Five for 2012, debate edition:

— “NoBama” is the word. Corroborating fake news from The Onion, a message-testing experiment conducted on Facebook by SocialCode (a subsidiary of The Washington Post Co.) finds a straight-ahead anti-Obama message is the most effective way to get Iowa and New Hampshire Facebook users to “like” Republican presidential hopefuls. Negative ads citing “Obamacare,” the economy and values pulled somewhat less weight.

— Herman Cain, Rick Santorum and Tim Pawlenty may need an introduction. At least four in 10 Republicans expressed no opinion when asked if they’d consider supporting Cain (50 percent no opinion), Santorum (48 percent) and Tim Pawlenty (45 percent), according to a June Post-ABC poll. By comparison, just 13 percent had unformed views of Mitt Romney; 15 percent of Newt Gingrich.

— What matters to GOP voters? Look for positive references to Medicare reform and the tea party. More than four in 10 Republicans and GOP-leaning independents in the most recent Post-ABC poll said they are more likely to vote for a candidate who supports major changes to Medicare, compared with 21 percent who view this as a negative factor in their vote. Republicans said support from the tea party movement is a positive factor by a 31 to 14 percent margin. A challenge for Gingrich in the survey conducted just before his staff shake-up: 54 percent of Republicans said they would be less likely to vote for a candidate who has had an extramarital affair.

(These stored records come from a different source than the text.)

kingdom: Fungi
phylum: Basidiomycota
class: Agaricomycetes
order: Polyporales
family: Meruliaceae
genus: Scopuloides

— Romney leads debaters in polls. More than one in five Republicans and GOP-leaning independents – 21 percent – pick Mitt Romney as their top choice for the Republican nomination, according to the June Post-ABC poll. No other candidate on stage Monday night in Manchester, N.H., wins more than six percent support in the recent poll. Sarah Palin, who will not participate in the debate, garnered 17 percent support in the Post-ABC survey.

— Republican jury is out on Romney and health care reform. Almost twice as many Republicans oppose the health care reform plan that Romney put into place in Massachusetts than support it (41 percent oppose, 21 percent support), according to the June Post-ABC poll. But fully 37 percent have no opinion on the issue that has become a point of attack from some of Romney’s rivals.